Investing Surplus Funds in an IRA for Non-Retired Investors
For non-retired investors, getting surplus funds into an IRA can be as simple as setting up a systematic investment plan (SIP). Prior to retirement, most people need approximately 70 percent of income to pay for expenses and 20 percent of income for debt payments. This leaves 10 percent of income for savings, or what some financial planners call discretionary income or surplus funds.
Assuming the investor has established an emergency fund and they have no high-interest debt, surplus funds should generally be allocated to retirement savings. If the investor has access to a 401(k) plan with a match through their employer, it's wise to contribute at least enough to maximize the match. If there are surplus funds above this amount, the money should be invested in an IRA.
A SIP can be established at most mutual fund companies and online brokerage firms. Depending upon certain income limits for IRAs, an individual may contribute up to $6,000 to an IRA, in addition to their 401(k) contributions, which are limited to $19,500 in 2021.

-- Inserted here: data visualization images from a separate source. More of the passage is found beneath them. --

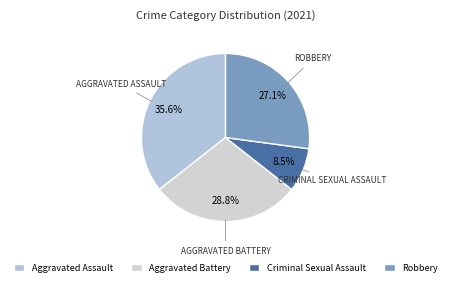

Rank the categories by value from highest to lowest.

Aggravated Assault, Aggravated Battery, Robbery, Criminal Sexual Assault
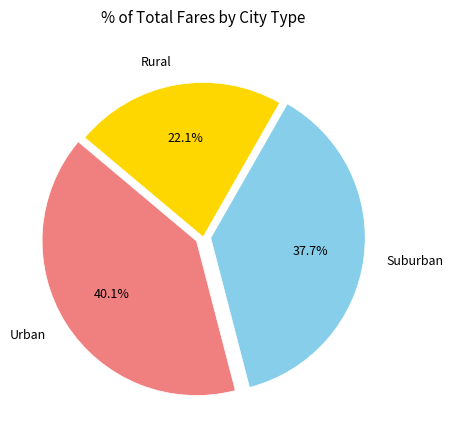

Count the number of slices in the pie.

3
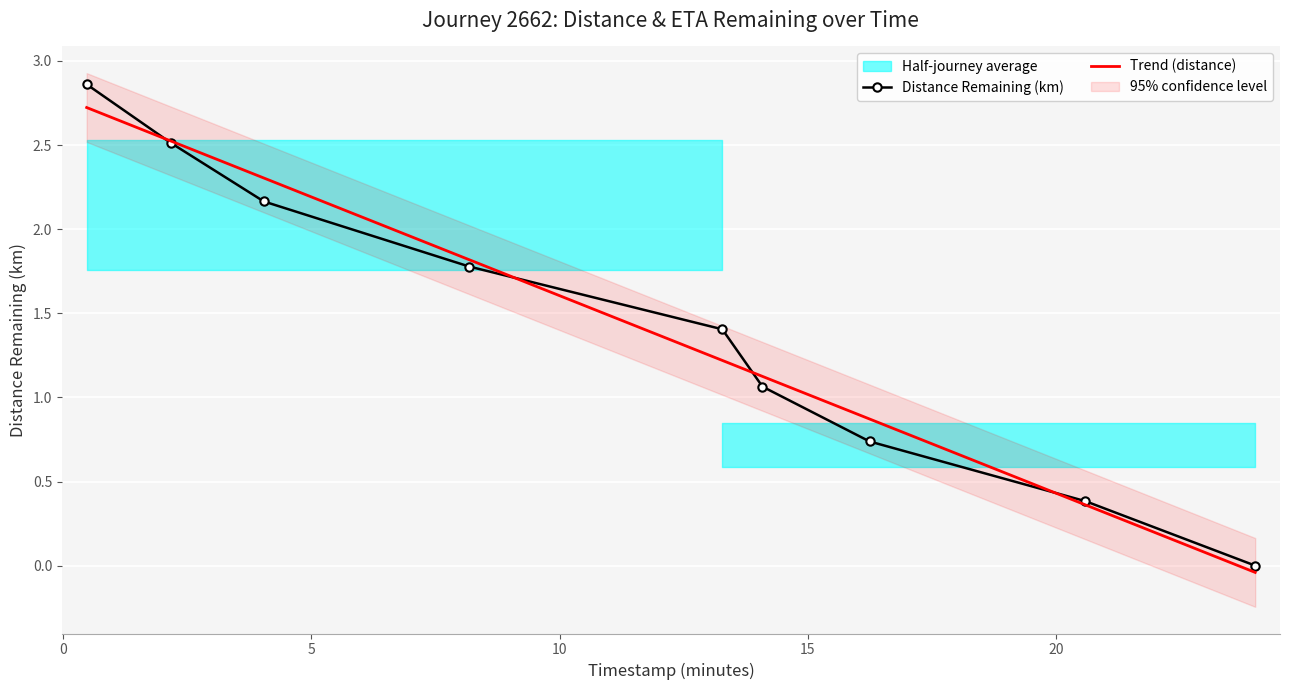

Rank the categories by value from highest to lowest.

0.47, 2.16, 4.04, 8.18, 13.28, 14.09, 16.25, 20.6, 24.02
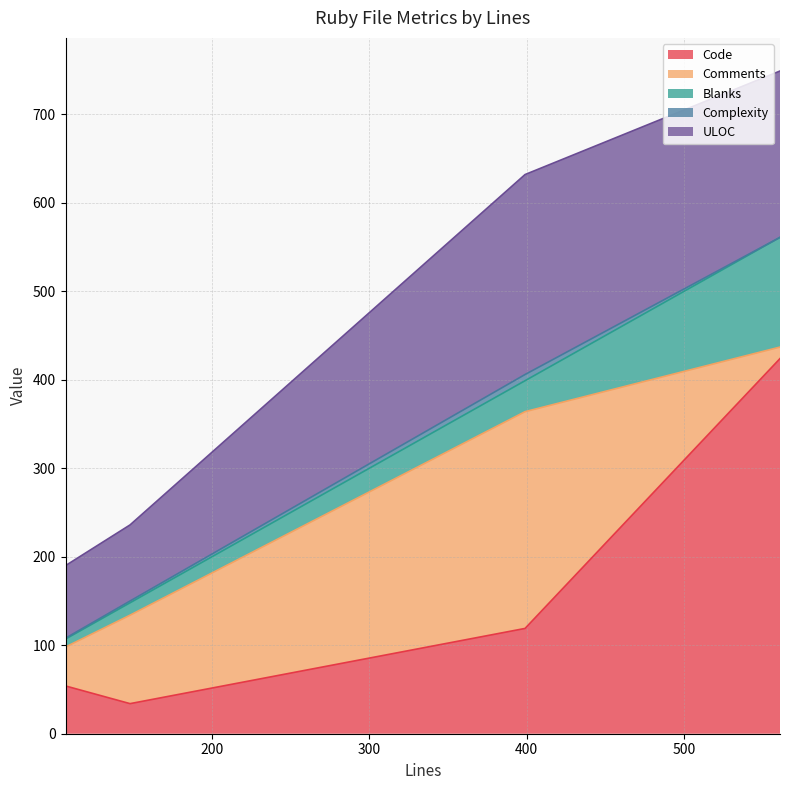

The value of ULOC at 148 is 51. True or false?

False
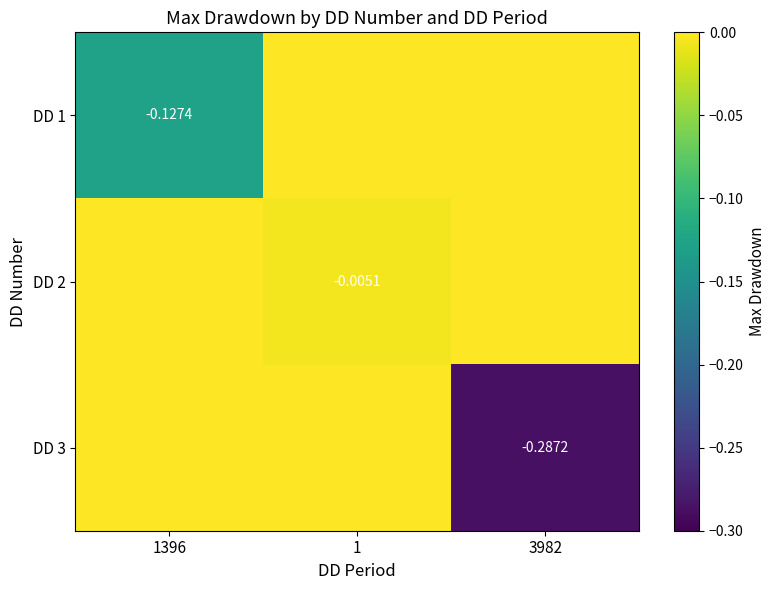

Which series changed the most between 1 and 3982?

DD 3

Investing Surplus Funds in an IRA for Retired Investors
Investing surplus funds in an IRA can be challenging for retired investors but there are a few primary ways to do it:
- Investing Earned Income: More and more retirees are working part-time during retirement. If you have earned income, you generally qualify to contribute to an IRA. If you don't need any or all of your earned income, contribute it to a Roth IRA. This way, once the account has been open for at least five years, you can make withdrawals tax-free and there are no required minimum distributions (RMDs) associated with Roth IRAs.
- Investing RMDs: At age 72, you must take RMDs for savings held in a traditional IRA. This also applies to savings held in a 401(k) if you are not still employed by the sponsor of the 401(k) plan. If you do not need the RMD money for income, a smart use of the surplus funds is to invest it in a taxable brokerage account. Most investment companies and brokers allow you to easily transfer the RMD (less applicable tax withholding) to your taxable account held with that firm.
- Converting to Roth: If you want to maintain the tax-deferred growth benefit of your traditional IRA and you won't need the money for several years, it may make sense to convert surplus funds in a traditional IRA to a Roth IRA. Since you are required to take RMDs by 72 anyway, it may make sense to convert your traditional IRA to Roth over a five- to seven-year period. Roth conversions are not wise for everyone but generally the greater length of time before you need the IRA money, the more a Roth conversion makes sense. Also, RMDs are not required on Roth money.
For retirees, deciding the best use of surplus funds can be a challenge, especially if the retired individual wants to invest surplus funds in an IRA. However, the general rules of thumb are relatively simple. If you have high-interest debt, pay it down first before investing. Also, emergency funds, consisting of at least three months of expenses, should be completely funded before investing.